Dr. Rodriguez presented the district's third-quarter discipline and attendance report, telling the board that suspension incidents and referrals have declined significantly while daily attendance has inched upward.
The superintendent said more students "are making good choices," and staff presentations credited restorative interventions, increased dean visibility, peer mediation and no-phone Fridays for reductions in major discipline categories. An East-campus presenter reported a 54% reduction in suspensions and a 93.23% daily attendance rate for quarter 3.
Board members asked clarifying questions about how referral counts differ from suspension instances; district staff explained that referrals count incidents that may not always lead to suspensions and that some days see different groups of absent students, meaning average daily attendance can remain steady despite episodic absences. Staff described targeted outreach (including home visits and spirit-bus efforts) and said juvenile-justice collaboration and SRO involvement helped drive improvements.

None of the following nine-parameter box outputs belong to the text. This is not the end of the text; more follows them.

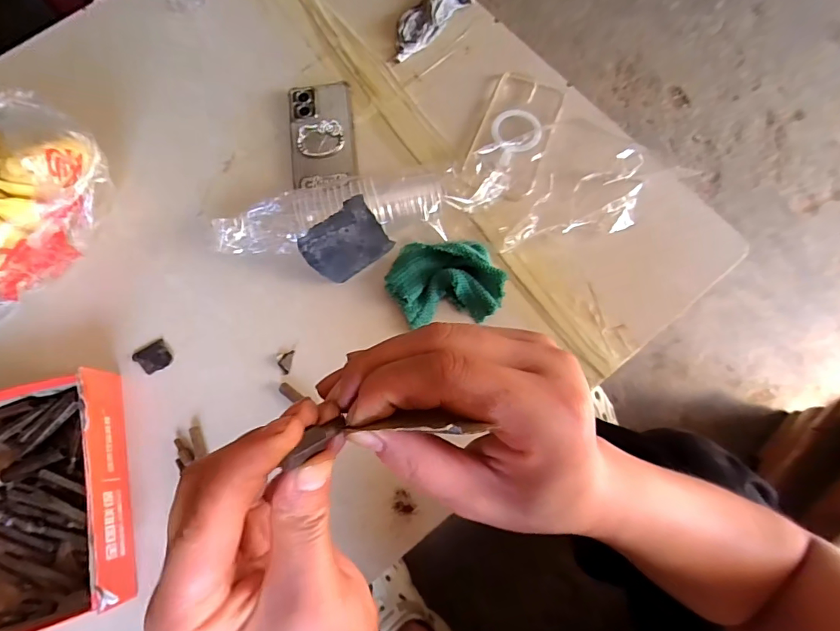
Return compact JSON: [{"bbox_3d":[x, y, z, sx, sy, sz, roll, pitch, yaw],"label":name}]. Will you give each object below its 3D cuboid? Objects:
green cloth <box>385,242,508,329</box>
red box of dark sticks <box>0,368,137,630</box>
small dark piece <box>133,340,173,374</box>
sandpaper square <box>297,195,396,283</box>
[{"bbox_3d":[0.025,-0.036,0.476,0.114,0.034,0.079,-6,74,1],"label":"green cloth"},{"bbox_3d":[-0.356,0.170,0.426,0.164,0.047,0.216,-14,74,-2],"label":"red box of dark sticks"},{"bbox_3d":[-0.279,0.045,0.483,0.033,0.004,0.030,-33,76,-7],"label":"small dark piece"},{"bbox_3d":[-0.073,-0.072,0.468,0.081,0.068,0.016,-35,31,11],"label":"sandpaper square"}]

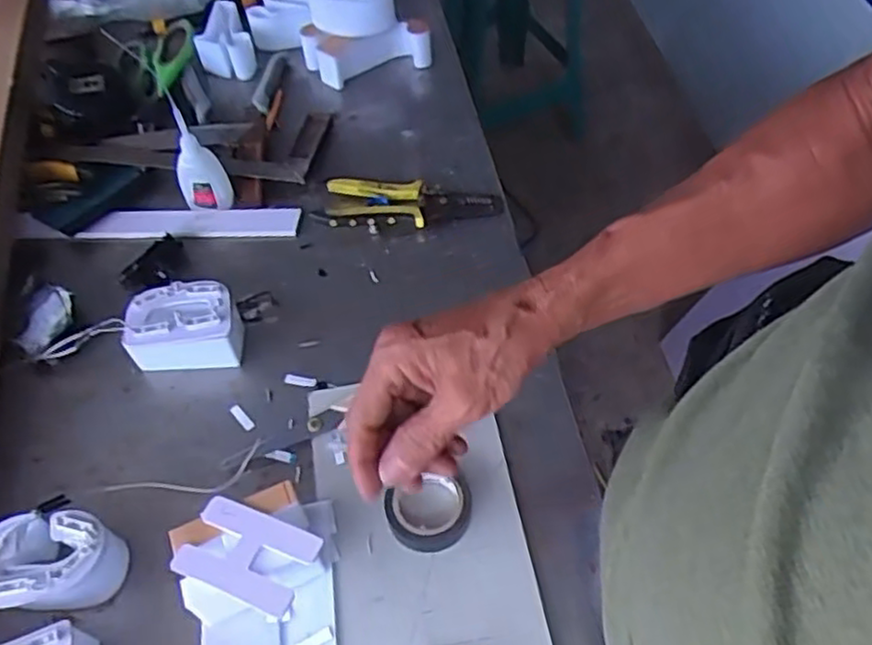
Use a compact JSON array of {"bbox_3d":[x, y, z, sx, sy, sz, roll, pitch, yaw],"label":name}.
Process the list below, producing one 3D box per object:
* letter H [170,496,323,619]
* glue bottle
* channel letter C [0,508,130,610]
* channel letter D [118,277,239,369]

Administrators emphasized this is ongoing work: "It's not going to be fixed in a day," one presenter said, noting the district is investing in early intervention and consistency in enforcement paired with educational responses when students are caught with devices or in conflict. The presentation closed with staff offering to continue reporting metrics and interventions at future meetings.
The board acknowledged the improvements and asked staff to continue tracking both referral trends and suspension days to show where further investments in supports should be focused.
The presentation was informational; no formal policy action was taken at this agenda item.